Jennifer: After almost nonexistent numbers of meth overdoses in their county for several years, the coroner’s office in Montgomery County, Pennsylvania experienced a startling resurgence three years ago that continues to skyrocket at an alarming pace. Since 2015, annual meth overdoses have jumped from two a year to almost two a month.
“We have increased our numbers by almost 300 fold,” says Dr. Michael Melbourne Montgomery County’s Coroner. “They have continued to go up.”
Jennifer: The victims coming through this coroner’s office have been between the ages of 17 and 40.
Gregory McDonald who is Montgomery County’s Chief Deputy Coroner: “It ravages the entire body. It involves almost all the organs eventually.”
Jennifer: Meth overdose calls haven’t risen to opioid levels yet in this community, but they are happening often enough that it is getting people’s attention. Paramedics are on the front lines.
“I have had three methamphetamine overdoses recently, the last one being three days ago. I had one two weeks ago and a previous one on Christmas eve. So I’ve had three in two months.” says Patrick Glynn a Paramedic. “It’s definitely increasing, more than I’ve had previously in my career.”
Jennifer: Patients who overdose on opioids are often found passed out and not breathing, but meth is a stimulant, so calls relating to overdoses of this illegal drug can be far more challenging and unpredictable for emergency crews. They often involve aggressive behavior, paranoia, and delusions.
“At any time, they can come right at you, agitated and may attack you. One time, we had a patient try to get out of the stretcher and out of the ambulance while it was moving because he was having hallucinations and he started working himself up.” Glynn says.

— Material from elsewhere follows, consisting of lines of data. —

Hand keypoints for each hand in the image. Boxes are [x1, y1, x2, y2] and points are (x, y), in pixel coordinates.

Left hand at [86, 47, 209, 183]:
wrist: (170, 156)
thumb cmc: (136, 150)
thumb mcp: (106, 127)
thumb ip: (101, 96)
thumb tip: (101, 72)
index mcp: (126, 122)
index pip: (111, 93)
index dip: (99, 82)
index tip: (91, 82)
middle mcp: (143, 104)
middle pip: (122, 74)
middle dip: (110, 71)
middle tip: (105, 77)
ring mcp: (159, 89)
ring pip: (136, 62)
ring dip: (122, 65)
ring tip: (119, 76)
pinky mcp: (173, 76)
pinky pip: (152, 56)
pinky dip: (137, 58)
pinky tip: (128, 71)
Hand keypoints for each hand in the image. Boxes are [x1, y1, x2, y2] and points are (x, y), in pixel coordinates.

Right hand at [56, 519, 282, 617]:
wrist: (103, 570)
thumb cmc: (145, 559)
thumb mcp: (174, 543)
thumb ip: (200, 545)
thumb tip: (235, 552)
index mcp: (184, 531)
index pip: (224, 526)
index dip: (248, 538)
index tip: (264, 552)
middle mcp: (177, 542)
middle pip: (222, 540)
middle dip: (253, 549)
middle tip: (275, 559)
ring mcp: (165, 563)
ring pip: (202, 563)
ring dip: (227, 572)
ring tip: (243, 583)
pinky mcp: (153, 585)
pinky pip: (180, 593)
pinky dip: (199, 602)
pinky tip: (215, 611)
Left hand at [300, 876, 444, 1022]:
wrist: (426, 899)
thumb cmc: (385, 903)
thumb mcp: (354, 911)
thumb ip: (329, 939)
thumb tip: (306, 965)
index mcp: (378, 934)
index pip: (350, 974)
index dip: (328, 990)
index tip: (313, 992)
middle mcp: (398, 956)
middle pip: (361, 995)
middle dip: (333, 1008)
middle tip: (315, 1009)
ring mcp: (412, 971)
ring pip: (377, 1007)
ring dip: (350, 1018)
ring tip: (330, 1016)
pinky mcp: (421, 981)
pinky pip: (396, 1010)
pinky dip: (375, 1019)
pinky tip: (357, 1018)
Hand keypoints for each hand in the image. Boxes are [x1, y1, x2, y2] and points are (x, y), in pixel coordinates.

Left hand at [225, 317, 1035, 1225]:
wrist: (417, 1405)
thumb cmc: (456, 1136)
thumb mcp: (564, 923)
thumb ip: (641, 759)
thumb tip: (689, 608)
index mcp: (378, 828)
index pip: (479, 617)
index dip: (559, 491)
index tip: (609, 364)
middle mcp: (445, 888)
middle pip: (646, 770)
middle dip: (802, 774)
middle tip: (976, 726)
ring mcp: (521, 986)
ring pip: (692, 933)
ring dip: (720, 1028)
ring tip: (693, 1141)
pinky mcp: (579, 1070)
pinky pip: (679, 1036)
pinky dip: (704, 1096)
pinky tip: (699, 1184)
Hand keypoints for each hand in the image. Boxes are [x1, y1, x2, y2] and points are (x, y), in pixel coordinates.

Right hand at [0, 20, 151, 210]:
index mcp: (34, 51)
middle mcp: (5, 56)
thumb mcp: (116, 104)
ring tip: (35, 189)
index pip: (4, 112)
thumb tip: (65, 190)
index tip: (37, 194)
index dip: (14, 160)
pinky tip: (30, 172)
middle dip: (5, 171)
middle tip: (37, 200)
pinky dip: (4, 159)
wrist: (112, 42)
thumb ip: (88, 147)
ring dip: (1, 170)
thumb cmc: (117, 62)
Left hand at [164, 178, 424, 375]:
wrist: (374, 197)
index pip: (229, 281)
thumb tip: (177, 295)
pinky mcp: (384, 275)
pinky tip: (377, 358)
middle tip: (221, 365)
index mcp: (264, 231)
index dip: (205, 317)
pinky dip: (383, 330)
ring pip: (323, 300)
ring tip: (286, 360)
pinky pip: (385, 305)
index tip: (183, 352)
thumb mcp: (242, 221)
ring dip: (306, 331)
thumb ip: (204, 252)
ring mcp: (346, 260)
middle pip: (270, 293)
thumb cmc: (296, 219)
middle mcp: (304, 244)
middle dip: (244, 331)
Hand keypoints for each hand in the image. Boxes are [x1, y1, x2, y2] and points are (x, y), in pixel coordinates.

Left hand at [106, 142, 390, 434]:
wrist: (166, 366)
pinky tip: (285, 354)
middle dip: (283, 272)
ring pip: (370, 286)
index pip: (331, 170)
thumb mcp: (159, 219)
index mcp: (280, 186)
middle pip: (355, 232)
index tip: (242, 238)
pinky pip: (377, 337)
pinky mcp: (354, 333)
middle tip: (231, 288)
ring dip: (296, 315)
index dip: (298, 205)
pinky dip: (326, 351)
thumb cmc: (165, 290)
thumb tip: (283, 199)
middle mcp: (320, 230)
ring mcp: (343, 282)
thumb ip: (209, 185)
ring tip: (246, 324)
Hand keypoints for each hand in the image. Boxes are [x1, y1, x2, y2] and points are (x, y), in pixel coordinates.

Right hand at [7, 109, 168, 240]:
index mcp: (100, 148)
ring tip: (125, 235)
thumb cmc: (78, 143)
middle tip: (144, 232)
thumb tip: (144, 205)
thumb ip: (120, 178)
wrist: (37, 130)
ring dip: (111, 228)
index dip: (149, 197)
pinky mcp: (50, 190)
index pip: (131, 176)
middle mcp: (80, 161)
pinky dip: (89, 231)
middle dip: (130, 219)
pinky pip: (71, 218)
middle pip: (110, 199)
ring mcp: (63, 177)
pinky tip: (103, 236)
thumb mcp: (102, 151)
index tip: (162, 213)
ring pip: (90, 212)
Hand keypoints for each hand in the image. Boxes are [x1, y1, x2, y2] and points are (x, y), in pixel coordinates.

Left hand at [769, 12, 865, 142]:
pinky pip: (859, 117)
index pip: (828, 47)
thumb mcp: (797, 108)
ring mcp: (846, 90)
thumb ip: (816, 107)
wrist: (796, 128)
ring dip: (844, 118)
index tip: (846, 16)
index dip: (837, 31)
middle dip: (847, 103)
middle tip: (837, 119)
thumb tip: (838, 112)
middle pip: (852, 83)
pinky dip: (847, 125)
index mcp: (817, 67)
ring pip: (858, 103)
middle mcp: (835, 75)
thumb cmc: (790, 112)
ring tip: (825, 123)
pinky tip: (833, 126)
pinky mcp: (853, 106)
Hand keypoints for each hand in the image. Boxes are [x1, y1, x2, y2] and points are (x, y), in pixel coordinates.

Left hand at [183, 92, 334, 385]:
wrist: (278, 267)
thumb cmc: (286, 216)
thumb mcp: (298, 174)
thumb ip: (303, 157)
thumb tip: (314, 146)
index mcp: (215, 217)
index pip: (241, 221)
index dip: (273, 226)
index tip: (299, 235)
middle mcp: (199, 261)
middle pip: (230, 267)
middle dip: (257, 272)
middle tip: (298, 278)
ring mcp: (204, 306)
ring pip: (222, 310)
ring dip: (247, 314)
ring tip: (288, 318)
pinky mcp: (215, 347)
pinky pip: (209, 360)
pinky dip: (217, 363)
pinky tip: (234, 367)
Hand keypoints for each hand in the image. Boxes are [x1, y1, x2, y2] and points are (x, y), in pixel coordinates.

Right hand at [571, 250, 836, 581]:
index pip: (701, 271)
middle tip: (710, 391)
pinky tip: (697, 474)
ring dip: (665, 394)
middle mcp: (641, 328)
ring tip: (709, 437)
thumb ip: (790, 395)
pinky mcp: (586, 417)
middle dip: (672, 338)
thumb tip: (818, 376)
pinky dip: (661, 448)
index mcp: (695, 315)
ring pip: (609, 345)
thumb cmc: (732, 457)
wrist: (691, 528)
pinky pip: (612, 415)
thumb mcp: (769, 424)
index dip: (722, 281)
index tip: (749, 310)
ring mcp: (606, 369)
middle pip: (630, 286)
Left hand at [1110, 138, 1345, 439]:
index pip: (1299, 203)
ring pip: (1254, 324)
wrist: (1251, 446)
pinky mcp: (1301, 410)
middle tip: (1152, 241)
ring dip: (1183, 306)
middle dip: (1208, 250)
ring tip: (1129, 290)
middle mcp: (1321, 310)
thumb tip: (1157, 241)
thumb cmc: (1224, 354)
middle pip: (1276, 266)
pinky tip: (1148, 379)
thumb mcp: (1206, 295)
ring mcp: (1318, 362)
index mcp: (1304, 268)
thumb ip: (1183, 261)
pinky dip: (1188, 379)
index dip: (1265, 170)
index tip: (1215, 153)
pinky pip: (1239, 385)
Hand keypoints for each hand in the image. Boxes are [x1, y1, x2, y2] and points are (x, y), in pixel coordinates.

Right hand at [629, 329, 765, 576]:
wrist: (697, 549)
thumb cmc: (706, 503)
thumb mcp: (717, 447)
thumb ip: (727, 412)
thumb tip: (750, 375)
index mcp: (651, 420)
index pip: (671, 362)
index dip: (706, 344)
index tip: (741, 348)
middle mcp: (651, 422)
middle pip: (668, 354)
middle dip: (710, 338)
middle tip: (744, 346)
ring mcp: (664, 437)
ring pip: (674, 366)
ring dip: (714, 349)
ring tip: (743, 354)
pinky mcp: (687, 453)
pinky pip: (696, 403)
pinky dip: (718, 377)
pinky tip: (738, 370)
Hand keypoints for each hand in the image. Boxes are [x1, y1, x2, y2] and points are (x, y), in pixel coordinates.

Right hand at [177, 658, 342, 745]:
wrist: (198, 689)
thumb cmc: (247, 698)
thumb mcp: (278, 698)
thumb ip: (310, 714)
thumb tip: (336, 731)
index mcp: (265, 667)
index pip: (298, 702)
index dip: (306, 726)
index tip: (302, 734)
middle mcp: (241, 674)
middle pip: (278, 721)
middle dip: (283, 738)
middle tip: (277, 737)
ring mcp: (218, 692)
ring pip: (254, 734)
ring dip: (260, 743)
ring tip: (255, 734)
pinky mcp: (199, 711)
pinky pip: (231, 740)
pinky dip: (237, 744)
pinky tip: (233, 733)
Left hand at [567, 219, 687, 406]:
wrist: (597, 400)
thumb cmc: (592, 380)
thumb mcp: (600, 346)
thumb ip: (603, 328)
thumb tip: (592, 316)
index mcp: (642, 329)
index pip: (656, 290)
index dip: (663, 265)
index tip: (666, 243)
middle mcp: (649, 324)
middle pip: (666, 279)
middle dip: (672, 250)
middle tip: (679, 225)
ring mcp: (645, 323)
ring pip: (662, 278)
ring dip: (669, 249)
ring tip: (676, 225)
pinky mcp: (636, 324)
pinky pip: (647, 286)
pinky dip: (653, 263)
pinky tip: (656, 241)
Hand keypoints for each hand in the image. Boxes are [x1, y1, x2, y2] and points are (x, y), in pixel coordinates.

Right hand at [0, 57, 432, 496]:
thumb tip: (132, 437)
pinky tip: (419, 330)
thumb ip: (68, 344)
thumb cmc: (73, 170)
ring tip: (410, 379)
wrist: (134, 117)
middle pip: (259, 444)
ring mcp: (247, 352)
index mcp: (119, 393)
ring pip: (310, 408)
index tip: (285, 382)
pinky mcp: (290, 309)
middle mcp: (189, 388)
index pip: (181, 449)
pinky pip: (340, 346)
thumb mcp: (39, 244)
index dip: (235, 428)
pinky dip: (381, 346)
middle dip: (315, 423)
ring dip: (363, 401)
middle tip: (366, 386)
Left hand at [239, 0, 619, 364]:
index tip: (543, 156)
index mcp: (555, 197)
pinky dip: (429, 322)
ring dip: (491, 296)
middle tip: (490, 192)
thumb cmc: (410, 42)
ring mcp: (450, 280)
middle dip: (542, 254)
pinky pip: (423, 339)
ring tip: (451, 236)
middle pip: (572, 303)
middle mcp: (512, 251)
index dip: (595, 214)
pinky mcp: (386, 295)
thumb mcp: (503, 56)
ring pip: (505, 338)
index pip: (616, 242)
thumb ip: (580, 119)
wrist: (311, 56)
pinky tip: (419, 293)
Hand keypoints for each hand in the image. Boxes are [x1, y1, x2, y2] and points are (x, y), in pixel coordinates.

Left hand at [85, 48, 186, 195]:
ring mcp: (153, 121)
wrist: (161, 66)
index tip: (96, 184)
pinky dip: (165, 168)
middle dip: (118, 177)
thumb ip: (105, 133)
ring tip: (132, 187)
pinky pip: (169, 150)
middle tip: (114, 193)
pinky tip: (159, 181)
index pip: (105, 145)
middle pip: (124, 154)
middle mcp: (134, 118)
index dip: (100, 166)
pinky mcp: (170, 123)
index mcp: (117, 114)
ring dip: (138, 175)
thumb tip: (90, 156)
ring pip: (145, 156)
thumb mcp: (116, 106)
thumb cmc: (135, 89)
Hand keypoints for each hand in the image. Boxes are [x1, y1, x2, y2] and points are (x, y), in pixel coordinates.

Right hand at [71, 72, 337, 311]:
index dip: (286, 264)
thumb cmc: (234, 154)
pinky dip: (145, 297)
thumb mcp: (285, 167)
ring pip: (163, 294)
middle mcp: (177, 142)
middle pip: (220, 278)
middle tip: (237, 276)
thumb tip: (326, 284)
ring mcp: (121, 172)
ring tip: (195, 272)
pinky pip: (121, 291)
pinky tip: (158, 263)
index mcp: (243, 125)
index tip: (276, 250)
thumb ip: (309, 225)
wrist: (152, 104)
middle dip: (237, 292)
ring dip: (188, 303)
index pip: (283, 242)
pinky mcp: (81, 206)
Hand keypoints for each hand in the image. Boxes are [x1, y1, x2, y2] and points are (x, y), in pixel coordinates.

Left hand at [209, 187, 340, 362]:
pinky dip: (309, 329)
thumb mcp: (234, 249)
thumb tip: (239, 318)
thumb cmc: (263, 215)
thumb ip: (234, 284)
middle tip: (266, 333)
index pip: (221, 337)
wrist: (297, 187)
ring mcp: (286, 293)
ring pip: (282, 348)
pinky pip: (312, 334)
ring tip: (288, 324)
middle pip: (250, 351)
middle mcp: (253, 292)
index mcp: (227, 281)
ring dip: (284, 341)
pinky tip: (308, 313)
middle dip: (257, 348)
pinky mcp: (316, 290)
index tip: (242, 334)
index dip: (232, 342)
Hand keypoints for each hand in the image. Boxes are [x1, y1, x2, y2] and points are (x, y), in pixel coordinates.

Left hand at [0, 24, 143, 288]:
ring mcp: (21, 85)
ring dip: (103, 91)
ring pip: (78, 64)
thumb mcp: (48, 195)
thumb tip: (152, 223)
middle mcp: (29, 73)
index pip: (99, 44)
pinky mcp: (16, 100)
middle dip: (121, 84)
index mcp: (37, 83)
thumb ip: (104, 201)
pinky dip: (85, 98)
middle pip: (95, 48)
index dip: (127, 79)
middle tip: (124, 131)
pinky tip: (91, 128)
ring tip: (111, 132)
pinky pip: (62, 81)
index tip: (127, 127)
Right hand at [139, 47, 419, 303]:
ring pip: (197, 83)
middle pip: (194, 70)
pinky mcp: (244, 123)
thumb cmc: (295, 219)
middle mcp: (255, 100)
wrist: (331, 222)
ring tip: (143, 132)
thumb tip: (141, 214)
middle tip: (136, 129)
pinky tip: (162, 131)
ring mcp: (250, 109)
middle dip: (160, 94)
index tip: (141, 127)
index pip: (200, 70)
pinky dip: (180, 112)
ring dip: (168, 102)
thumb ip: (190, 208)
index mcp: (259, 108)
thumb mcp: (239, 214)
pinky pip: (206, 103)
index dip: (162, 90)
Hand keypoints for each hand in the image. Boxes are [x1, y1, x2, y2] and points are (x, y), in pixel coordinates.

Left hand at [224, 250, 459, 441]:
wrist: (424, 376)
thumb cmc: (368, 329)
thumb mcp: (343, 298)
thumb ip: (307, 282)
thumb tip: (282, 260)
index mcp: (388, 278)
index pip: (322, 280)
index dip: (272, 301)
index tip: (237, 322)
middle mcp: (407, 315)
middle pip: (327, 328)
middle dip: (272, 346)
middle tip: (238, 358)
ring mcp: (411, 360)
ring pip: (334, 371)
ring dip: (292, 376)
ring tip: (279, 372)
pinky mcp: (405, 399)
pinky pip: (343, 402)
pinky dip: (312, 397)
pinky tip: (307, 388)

Jennifer: Montgomery county, a community of a little over 800,000, is working hard to get ahead of this problem. It has been designated by the White House as a high intensity drug trafficking area. As for those who have experienced meth and have lived to tell the tale, many say they have a warning for communities — if you don’t start paying attention, it won’t be in the shadow of opioids for long.
Parker adds, “Without the focus on it, without telling people about it and warning people about it, it’s going to become the next epidemic.”